The signals change in time and space. The filters of the brain need to process both aspects when encoding representations. Thus, the representation can be called a spectrogram that contains amplitude-frequency parameters of a signal (space axis) and its phase trajectory (time axis). These conjugate variables are in an inverse relationship: the more focus on one, the less on the other. Finding the optimal spectrogram window for the most accurate representation of a signal in both aspects is a problem solved by the brain by active adaptation of the settings of the filters’ impulse response.
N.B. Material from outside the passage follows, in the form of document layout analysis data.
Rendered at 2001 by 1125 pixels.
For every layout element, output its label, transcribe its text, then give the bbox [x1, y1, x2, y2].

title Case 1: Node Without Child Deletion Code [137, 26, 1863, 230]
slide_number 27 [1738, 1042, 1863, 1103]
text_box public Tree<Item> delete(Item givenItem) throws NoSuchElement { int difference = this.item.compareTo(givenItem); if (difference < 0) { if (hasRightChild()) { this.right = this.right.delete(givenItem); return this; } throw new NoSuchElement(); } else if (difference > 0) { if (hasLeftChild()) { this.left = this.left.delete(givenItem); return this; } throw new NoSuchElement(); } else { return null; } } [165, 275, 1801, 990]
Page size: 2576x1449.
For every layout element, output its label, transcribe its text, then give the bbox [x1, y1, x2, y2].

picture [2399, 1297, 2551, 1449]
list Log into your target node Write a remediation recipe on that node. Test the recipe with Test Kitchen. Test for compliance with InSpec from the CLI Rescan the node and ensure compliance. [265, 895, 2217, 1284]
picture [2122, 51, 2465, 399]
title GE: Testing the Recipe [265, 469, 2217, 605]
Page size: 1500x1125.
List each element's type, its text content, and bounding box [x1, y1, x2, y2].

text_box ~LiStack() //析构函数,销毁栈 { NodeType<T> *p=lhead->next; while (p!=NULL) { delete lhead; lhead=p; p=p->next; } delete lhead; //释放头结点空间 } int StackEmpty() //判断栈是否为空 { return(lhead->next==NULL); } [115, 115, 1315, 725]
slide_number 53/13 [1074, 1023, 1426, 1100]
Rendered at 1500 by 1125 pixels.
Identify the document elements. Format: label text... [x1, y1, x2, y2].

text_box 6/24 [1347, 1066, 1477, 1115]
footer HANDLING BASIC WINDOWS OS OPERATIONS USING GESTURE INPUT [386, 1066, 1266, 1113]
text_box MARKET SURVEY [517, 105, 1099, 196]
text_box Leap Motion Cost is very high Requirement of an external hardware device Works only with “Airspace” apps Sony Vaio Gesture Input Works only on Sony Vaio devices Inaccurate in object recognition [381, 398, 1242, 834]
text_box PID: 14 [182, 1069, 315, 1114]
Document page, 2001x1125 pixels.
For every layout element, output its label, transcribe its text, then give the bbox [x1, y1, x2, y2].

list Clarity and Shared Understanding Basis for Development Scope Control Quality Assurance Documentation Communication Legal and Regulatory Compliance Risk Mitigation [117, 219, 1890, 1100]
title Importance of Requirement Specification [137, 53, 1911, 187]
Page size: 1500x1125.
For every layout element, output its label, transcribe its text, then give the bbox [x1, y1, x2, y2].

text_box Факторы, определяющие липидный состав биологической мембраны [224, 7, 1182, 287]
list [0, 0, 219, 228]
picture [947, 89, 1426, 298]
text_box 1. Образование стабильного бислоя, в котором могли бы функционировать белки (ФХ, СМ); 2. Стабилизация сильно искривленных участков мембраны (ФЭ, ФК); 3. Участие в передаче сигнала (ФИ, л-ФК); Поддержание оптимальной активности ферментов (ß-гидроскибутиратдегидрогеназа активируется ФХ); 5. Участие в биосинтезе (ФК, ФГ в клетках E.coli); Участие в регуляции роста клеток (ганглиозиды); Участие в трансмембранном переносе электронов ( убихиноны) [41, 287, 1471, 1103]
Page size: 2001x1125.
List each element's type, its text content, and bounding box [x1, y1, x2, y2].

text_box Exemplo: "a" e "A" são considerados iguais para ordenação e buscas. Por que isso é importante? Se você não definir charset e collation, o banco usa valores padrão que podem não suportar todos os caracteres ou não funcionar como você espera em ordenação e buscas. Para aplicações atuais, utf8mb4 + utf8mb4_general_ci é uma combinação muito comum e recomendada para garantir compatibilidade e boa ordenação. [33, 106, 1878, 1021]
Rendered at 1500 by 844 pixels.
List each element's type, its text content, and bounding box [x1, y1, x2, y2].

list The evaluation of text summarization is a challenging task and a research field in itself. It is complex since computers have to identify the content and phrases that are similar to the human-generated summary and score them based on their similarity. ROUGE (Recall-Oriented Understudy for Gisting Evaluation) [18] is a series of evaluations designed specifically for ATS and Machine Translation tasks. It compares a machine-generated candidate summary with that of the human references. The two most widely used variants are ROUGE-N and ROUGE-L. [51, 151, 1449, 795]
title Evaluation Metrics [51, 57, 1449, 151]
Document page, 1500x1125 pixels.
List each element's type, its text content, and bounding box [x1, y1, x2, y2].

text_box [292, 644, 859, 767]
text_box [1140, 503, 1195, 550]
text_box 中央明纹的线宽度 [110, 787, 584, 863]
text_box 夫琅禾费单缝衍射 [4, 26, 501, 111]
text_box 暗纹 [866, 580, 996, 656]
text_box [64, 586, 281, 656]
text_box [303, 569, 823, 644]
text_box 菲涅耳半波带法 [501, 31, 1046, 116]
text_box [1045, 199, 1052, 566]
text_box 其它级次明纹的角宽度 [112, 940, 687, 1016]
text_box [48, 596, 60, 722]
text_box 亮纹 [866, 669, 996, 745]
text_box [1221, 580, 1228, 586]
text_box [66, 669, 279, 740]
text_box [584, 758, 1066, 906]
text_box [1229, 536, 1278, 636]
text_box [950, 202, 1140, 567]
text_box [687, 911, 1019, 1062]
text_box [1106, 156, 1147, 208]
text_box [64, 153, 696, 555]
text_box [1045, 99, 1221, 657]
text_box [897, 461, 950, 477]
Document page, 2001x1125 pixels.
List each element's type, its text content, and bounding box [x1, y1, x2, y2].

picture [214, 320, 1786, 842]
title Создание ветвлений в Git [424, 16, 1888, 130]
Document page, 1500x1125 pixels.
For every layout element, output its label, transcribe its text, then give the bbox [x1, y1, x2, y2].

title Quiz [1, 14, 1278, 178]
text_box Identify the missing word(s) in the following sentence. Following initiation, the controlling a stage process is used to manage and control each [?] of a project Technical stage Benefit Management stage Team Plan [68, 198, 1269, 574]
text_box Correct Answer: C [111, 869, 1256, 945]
The chapter proposes a theoretical and mathematical model that answers the question of how neurons ‘place’ a signal along the spatial axis, performing a Fourier type of analysis, and along the time axis, performing a wavelet type of analysis. The chapter also provides specific examples of how different perceptual modalities perform coding by adaptively changing the size and shape of the spectrogram window, balancing the optimal ratio of frequency and phase components depending on the type of signal and conditions.

8. The Amazing Self-Learning Machine.

The chapter shows how the PAAL algorithm allows the brain to solve the problem of a living system survival by providing the conditions for adaptive self-learning. It also highlights the similarities and differences between modern artificial intelligence algorithms and the algorithm of the living Mind. The crucial difference is that the natural algorithm’s operational flow includes the internal evaluation function, thus a system is a ‘student’ and a ‘supervisor’ rolled into one entity that does not need an external programmer and goal-setter. This is the technical solution of the philosophical problem of free will. The chapter describes the evaluating systems of the brain that are in the middle of the operational flow of the Mind.

It also sums up the previous chapters by offering a full version of the definition of the Mind by taking into account all functional, computational, representational, and technical and implementational issues covered in the book. This paves the way for further disclosure of the details of brain technologies and their physical implementation in the next parts of the “Symphony of Matter and Mind” project.